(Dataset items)
******

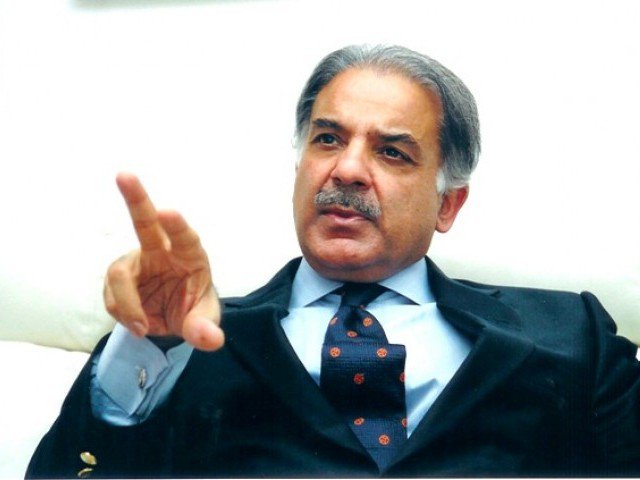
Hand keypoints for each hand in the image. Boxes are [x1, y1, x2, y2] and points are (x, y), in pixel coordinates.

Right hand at [103, 173, 223, 350]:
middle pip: (145, 220)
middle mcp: (161, 251)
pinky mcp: (120, 277)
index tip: (168, 212)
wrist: (174, 319)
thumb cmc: (195, 310)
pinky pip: (111, 294)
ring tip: (142, 327)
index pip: (185, 236)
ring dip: (125, 302)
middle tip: (124, 175)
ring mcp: (138, 262)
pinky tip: (138, 323)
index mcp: (190, 254)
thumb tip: (209, 339)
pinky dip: (121, 312)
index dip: (177, 225)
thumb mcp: (204, 321)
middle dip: (135, 198)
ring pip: (119, 272)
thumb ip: (206, 329)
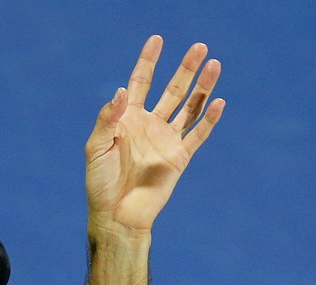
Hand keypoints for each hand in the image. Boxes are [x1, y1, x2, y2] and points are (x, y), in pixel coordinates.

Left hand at [85, 36, 223, 235]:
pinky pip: (198, 135)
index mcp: (128, 118)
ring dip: (203, 87)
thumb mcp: (96, 147)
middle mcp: (150, 125)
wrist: (116, 214)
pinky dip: (209, 120)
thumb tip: (121, 90)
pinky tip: (218, 102)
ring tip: (215, 65)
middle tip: (199, 47)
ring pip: (190, 107)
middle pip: (172, 89)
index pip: (141, 82)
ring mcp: (166, 140)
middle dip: (186, 68)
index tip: (157, 40)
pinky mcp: (179, 158)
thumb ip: (108, 119)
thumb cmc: (100, 183)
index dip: (148, 61)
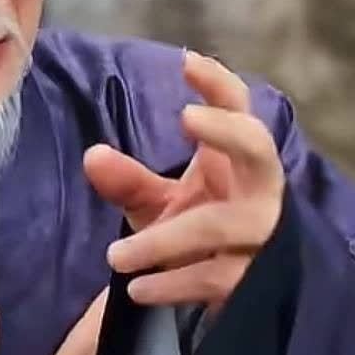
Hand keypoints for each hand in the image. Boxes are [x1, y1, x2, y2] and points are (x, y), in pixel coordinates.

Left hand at [84, 52, 285, 313]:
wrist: (238, 293)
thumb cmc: (197, 229)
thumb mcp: (161, 202)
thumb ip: (127, 180)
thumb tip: (92, 156)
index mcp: (235, 159)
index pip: (237, 108)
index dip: (218, 83)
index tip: (186, 61)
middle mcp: (258, 188)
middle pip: (256, 147)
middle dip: (227, 129)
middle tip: (188, 115)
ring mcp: (261, 234)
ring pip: (217, 225)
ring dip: (163, 240)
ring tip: (115, 256)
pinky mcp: (255, 279)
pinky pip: (211, 277)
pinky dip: (171, 284)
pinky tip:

******

# WHAT YOU HAVE TO DO
Answer with a number only: how many lines above include the word "middle"?

# REPLY
12